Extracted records
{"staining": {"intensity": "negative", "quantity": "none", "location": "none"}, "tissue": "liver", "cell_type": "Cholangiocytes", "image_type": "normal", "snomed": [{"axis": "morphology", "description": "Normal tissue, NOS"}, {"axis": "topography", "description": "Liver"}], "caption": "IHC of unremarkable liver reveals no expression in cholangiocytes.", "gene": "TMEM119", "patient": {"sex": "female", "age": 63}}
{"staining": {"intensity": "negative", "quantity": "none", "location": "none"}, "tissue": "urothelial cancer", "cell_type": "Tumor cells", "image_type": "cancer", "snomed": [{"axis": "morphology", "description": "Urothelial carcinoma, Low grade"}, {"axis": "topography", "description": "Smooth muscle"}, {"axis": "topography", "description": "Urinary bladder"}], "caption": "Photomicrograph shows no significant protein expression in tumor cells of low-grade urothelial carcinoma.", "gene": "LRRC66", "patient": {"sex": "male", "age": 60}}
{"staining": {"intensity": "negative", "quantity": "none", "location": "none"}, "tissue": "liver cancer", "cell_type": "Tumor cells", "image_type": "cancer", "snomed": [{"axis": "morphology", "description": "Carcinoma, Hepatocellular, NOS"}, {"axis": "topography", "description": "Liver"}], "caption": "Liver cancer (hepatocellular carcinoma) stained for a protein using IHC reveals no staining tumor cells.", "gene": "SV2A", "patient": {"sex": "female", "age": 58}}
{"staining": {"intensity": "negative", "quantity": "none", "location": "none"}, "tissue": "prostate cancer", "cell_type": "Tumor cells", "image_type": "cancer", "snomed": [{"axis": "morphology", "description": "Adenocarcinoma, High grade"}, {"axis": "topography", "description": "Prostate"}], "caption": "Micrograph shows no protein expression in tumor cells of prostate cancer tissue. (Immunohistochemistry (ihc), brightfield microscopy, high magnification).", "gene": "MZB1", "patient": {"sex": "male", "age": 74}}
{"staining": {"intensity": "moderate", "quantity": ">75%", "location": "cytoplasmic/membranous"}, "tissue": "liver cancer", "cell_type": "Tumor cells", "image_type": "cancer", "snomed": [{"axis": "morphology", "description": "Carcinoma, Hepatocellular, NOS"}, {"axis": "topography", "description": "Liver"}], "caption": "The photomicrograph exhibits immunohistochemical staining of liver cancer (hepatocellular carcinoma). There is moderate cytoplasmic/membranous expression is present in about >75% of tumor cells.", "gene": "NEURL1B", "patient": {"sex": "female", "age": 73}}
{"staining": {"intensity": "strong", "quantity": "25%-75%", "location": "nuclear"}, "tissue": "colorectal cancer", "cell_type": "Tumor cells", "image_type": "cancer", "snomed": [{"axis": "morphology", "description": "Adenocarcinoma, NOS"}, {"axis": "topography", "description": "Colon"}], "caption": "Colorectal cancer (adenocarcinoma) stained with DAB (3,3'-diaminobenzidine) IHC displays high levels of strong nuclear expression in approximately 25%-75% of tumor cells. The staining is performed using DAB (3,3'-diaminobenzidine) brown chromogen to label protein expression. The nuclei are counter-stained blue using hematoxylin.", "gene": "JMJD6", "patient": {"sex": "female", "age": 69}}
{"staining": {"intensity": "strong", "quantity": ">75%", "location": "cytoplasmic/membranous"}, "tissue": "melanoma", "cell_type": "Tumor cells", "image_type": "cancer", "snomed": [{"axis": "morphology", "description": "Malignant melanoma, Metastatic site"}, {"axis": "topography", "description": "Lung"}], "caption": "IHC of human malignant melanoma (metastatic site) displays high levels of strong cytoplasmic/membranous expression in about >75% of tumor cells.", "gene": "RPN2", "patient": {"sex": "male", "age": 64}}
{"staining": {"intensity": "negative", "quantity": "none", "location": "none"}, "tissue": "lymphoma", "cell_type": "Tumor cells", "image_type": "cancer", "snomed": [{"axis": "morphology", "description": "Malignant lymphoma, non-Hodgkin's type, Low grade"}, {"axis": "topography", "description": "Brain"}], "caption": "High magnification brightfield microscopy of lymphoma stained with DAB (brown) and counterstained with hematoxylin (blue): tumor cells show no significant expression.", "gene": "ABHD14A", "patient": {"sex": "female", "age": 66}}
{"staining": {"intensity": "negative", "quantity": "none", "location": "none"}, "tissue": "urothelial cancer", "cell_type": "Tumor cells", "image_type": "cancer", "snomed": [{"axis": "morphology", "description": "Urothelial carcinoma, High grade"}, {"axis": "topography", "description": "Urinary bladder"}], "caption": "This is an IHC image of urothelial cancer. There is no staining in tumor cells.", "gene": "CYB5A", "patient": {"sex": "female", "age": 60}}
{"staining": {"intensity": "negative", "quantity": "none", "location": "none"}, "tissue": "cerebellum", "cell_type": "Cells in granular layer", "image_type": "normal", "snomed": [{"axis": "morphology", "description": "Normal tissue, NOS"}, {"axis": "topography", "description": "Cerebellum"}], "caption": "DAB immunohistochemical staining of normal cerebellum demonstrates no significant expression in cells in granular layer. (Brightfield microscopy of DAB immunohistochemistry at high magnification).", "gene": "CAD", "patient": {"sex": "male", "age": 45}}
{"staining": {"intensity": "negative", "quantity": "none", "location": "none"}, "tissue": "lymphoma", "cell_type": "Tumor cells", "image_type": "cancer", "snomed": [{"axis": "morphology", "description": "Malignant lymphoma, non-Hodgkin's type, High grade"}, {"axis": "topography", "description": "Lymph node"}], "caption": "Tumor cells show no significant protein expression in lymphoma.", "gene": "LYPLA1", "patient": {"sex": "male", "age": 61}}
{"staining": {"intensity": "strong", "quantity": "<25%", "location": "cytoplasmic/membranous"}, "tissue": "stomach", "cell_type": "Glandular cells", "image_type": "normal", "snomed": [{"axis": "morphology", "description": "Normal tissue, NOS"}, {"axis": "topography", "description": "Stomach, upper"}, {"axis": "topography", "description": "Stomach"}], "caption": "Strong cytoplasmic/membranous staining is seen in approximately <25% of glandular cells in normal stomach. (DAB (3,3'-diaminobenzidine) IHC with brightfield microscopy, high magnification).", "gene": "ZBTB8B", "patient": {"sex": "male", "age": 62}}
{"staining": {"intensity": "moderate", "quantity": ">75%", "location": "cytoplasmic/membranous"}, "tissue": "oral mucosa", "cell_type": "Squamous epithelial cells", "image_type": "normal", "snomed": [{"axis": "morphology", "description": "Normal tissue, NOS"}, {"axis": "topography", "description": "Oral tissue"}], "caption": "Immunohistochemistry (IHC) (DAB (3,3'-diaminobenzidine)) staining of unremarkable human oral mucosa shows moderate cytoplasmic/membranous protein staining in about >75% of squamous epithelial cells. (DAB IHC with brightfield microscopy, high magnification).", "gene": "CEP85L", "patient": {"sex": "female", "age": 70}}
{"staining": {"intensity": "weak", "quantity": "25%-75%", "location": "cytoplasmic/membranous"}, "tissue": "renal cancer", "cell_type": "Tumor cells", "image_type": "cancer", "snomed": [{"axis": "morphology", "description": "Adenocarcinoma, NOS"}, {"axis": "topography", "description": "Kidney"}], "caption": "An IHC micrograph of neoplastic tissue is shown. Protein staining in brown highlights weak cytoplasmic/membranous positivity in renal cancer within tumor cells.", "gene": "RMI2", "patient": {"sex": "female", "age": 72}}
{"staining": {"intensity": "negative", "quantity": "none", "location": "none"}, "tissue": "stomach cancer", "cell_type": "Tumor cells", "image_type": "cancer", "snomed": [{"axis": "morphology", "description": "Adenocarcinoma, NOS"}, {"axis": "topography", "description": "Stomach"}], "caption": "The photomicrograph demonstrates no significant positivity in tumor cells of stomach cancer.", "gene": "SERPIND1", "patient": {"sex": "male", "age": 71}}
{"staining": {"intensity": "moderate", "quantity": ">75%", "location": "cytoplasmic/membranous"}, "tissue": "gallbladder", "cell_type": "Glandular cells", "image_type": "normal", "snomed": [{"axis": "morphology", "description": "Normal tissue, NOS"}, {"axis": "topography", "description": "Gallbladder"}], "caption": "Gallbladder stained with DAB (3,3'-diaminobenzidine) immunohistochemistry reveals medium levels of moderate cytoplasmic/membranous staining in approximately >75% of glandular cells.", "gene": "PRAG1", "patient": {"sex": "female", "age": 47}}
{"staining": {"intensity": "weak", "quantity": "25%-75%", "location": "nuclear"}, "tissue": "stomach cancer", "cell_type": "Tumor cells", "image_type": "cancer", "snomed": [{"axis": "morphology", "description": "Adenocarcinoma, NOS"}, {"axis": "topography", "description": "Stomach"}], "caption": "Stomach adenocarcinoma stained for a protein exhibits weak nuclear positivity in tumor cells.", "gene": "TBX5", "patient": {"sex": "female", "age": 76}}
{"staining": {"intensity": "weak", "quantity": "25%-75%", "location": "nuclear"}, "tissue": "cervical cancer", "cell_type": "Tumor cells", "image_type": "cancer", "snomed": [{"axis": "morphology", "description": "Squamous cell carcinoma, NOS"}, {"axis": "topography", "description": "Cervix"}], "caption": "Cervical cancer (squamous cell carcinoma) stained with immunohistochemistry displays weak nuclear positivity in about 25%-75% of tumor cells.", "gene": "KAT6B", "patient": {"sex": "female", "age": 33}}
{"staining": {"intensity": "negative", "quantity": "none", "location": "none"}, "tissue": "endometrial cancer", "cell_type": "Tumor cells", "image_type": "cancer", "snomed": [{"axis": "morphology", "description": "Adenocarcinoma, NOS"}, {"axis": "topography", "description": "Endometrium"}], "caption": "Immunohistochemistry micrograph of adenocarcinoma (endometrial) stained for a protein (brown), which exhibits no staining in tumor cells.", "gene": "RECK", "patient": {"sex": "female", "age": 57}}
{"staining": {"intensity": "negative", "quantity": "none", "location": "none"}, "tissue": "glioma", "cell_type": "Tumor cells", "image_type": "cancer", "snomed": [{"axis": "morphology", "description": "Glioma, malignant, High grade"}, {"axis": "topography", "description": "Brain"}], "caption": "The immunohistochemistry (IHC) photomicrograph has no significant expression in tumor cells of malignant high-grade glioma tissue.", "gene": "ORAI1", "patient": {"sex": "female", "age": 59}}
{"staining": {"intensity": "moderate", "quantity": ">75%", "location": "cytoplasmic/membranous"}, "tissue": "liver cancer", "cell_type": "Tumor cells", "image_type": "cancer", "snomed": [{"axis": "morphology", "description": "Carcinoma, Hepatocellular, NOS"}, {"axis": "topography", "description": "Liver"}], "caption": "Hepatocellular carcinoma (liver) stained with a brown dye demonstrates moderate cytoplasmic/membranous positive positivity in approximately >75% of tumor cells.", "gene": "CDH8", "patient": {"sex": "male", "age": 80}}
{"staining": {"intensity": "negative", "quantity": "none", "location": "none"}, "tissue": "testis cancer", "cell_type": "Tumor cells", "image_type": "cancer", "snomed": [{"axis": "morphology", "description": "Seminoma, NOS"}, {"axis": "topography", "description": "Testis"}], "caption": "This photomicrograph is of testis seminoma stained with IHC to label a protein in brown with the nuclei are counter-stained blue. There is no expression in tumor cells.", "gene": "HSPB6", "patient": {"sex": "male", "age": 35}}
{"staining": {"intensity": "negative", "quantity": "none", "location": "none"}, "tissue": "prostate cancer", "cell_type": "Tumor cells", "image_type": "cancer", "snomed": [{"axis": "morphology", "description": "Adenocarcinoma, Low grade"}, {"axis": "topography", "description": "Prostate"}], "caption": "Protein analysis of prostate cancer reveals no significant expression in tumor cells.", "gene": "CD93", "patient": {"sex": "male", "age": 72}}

*What needs to be done*:
In the records above, which lines hold the string "urothelial"? Copy each one.

*Solution to this task*:
{"staining": {"intensity": "negative", "quantity": "none", "location": "none"}, "tissue": "urothelial cancer", "cell_type": "Tumor cells", "image_type": "cancer", "snomed": [{"axis": "morphology", "description": "Urothelial carcinoma, Low grade"}, {"axis": "topography", "description": "Smooth muscle"}, {"axis": "topography", "description": "Urinary bladder"}], "caption": "Photomicrograph shows no significant protein expression in tumor cells of low-grade urothelial carcinoma.", "gene": "LRRC66", "patient": {"sex": "male", "age": 60}}
{"staining": {"intensity": "negative", "quantity": "none", "location": "none"}, "tissue": "urothelial cancer", "cell_type": "Tumor cells", "image_type": "cancer", "snomed": [{"axis": "morphology", "description": "Urothelial carcinoma, High grade"}, {"axis": "topography", "description": "Urinary bladder"}], "caption": "This is an IHC image of urothelial cancer. There is no staining in tumor cells.", "gene": "CYB5A", "patient": {"sex": "female", "age": 60}}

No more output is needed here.